Compared to previous MRSA clone studies in Taiwan, which showed only four major infection isolate clones (ST239, ST59, ST241 and ST5) [22, 23], our study revealed more heterogeneous MSSA lineages. The major PFGE cluster of MSSA infection isolates included ST1, ST6, ST7, ST12, ST188, and ST97. However, these STs have not been reported in MRSA isolates in Taiwan [22, 23], indicating that most MSSA lineages have a different genetic background compared to MRSA lineages. Additionally, these MSSA STs differ from the most prevalent S. aureus STs worldwide . Interestingly, the only ST common to MSSA and MRSA [22, 23] in Taiwan is ST59, the representative community-associated MRSA clone . Our findings are consistent with those from several other countries, suggesting that MRSA probably originated from MSSA clones through SCCmec transfer . These results, plus findings from a world-wide MRSA collection study, point to MRSA evolution in relatively few lineages , which allowed some successful clones to cause disease or spread. Although not all published studies have shown clonal differences between nasal carriage and infection isolates , our study revealed clonal differences in MSSA infection and nasal carriage isolates. MSSA infection isolates’ distinctive lineages and erythromycin susceptibility, as well as faster growth rates, support the clones’ uniqueness to cause community-onset MSSA infection.
Our finding that STs and clinical manifestations did not differ between community-associated and healthcare-associated community-onset isolates is consistent with Peacock et al.’s findings . That team found little difference between strains associated with disease in both community and hospital settings, and suggested that bacterial factors play a role in determining invasive disease. In the present study, PFGE cluster D: CC1 (ST188) was the predominant clone in the community-onset MSSA infections. Our previous study also showed that this clone predominated among MSSA isolates from inpatients in a 2002 collection from four hospitals located in the north, middle, south, and east regions of Taiwan . These results indicated that the epidemiology of MSSA infection isolates did not change much between these two periods, with no difference noted in either community or hospital settings.
Using PFGE or BURP analysis of spa types, we identified a few lineages likely to cause infection. Most of these representative CCs have been described previously as “group violations”, with the highest degree of misclassification between BURP groups and clonal lineages [12, 28]. However, these isolates may have clinical relevance because of their close relationship with severe community-associated infection strains in humans (MSSA476 and MW2 (USA400)) and ocular conjunctival infection in rabbits (UMCR1). All of these isolates belong to CC1 [29–31], and their high virulence has been shown in animal models [30, 32].
To clarify the difference between the nasal carriage isolates and infection isolates, we also compared the virulence gene profiles and growth rates among isolates. Infection isolates grew faster than carriage isolates. This difference suggests that infection isolates have better proliferation ability to outcompete other clones in the host. Additionally, the LukE-LukD leukotoxin (lukE-lukD) and gamma variant hemolysin (hlg-2) genes were more prevalent in infection isolates. Although seven virulence genes (egc enterotoxin genes, tst and hlg) were more prevalent in nasal carriage isolates, only isolates with egc enterotoxin genes were associated with slower growth rates (P < 0.01). It is possible that egc enterotoxin genes pose a fitness burden to the strains, resulting in slowed growth rates. The egc enterotoxin genes have been observed to have low-level production and weak virulence effects [33–35]. Our results reveal an epidemiologic relationship between egc enterotoxin genes and growth rate; however, the cause-effect relationship cannot be established in this study. It has been reported that virulence gene profiles are strongly linked with S. aureus clonal lineages . Our nasal carriage isolates have uncommon STs, with most possessing the egc enterotoxin genes. Previous studies also showed such an epidemiological phenomenon in nasal carriage isolates [5, 36]. However, the role of the egc enterotoxin genes in nasal carriage isolates is not yet understood. The reason why our nasal carriage isolates have higher erythromycin resistance rates compared to community-onset infection isolates is also unclear.

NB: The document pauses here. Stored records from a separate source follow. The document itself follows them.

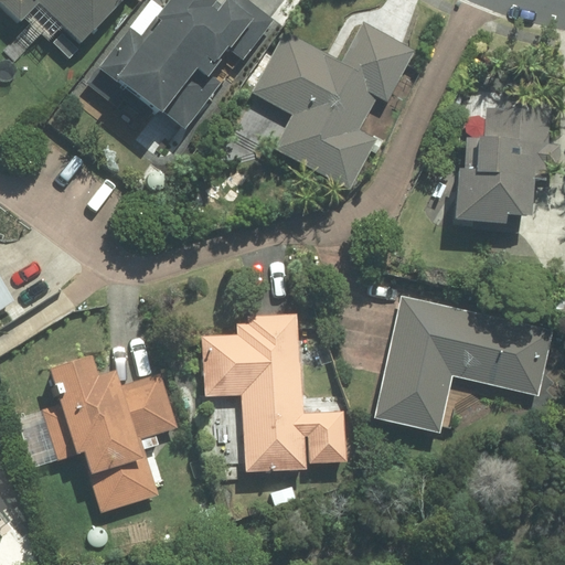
[(1,0),(0,2),(0,4),(21,24),(29,16),(50,34),(62,20),(86,42),(124,0),(1,0)]
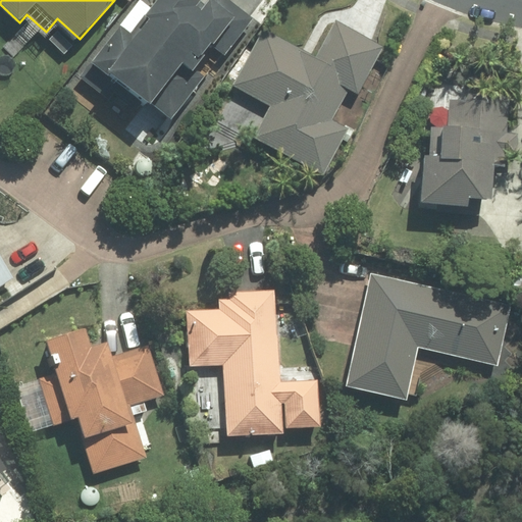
[(158,0),(153,8),(142,0),(138,0),(80,77),(109,100),(115,92),(138,109),(147,97),(174,118),(252,17),(229,0),(209,0),(209,1),(207,0),(158,0)]
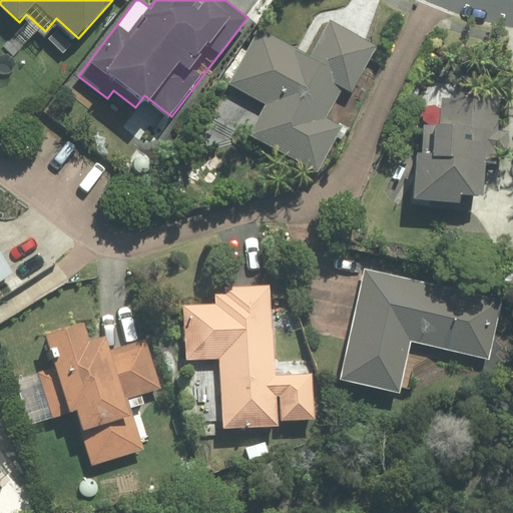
[(297,46),(259,27),(228,83),(266,102),(248,134),(319,171),(343,127),(327,119),(343,89),(352,94),(378,45),(331,20),(322,38),(306,29),(297,46)]
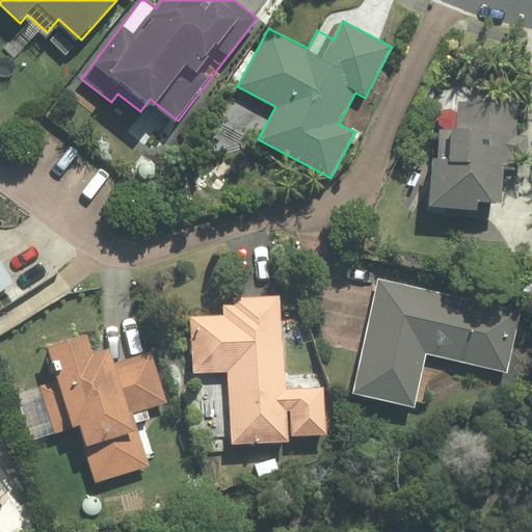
[(519,90),(442,88),(440,159),(429,159),(428,208),(481,209),(482,200),(506,201),(507,170),(517,170),(519,157),(528,157),(529,136),(517,135),(519,90)]
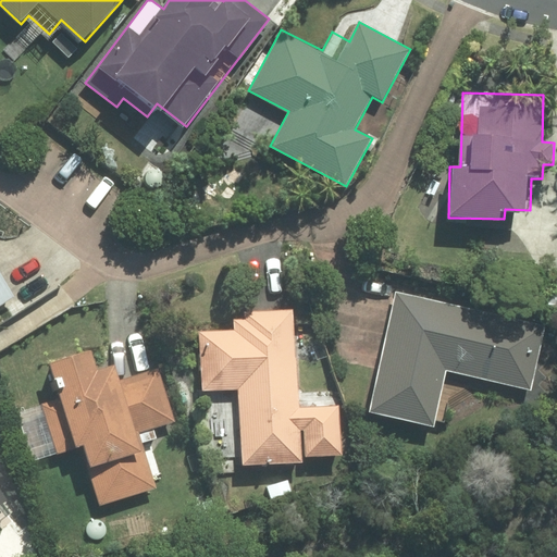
[(554,318),(396,285),(370,412),(434,426),(445,371),(539,391),(554,318)]
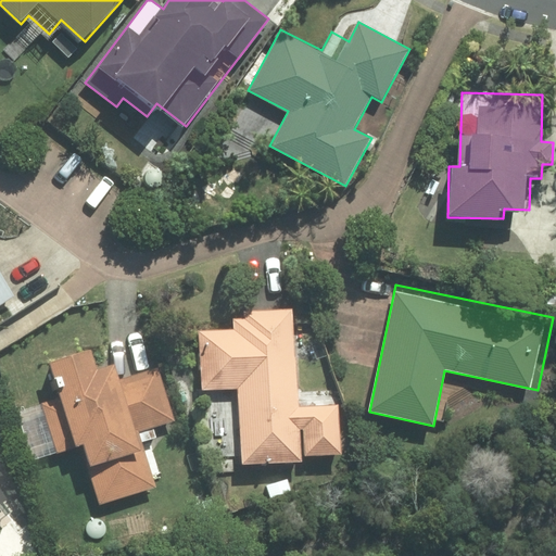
[(298,411),(297,311),(238,312),(238,329),(203,329),(204,390),(241,390),(242,466),(304,466),(303,455),(344,454),(343,411),(298,411)]
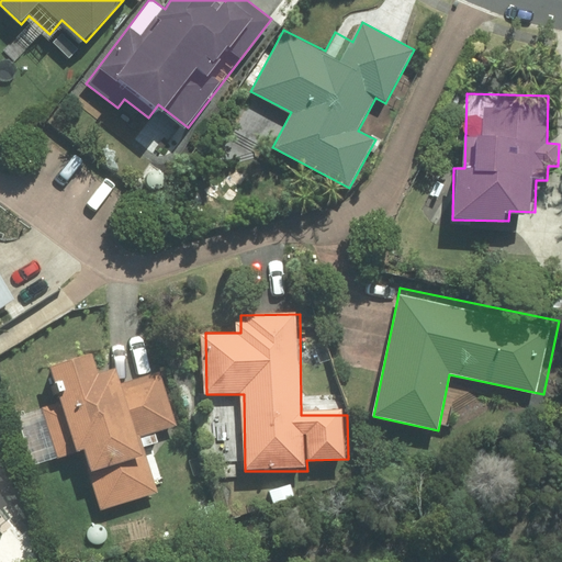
[(63,400),(17,416),(32,463),(78,447),(101,514),(161,493),(145,445),(183,431),(163,372),(127,385),(120,361),(100,368),(96,355),(53,369),(63,400)]
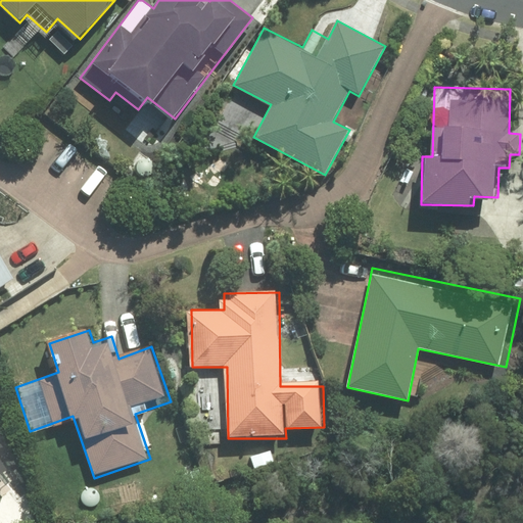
[(0,475),(10,467),(0,453),(0,475)]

Although the PVL genes have been considered a marker for community-acquired MRSA , we did not find that PVL presence was associated with community-onset MSSA infections. Goering et al. also failed to find this PVL association in a recent study .
agr, a global virulence gene regulator of S. aureus, is strongly linked with clonal lineages and some disease syndromes . agr group I isolates were prevalent in our study, as in a previous study . A similar distribution of agr group I was observed among nasal carriage (65%) and infection isolates (74%). agr types and PVL toxin genes were not useful in predicting infection MSSA isolates in the community setting.
Though only 34 infection isolates were analyzed, these isolates originated from two medical centers over a four-month period. The low MSSA isolate numbers result from a high rate of methicillin resistance among S. aureus in Taiwan during the study period [6, 22]. Also, only community-onset MSSA isolates were collected for the present study.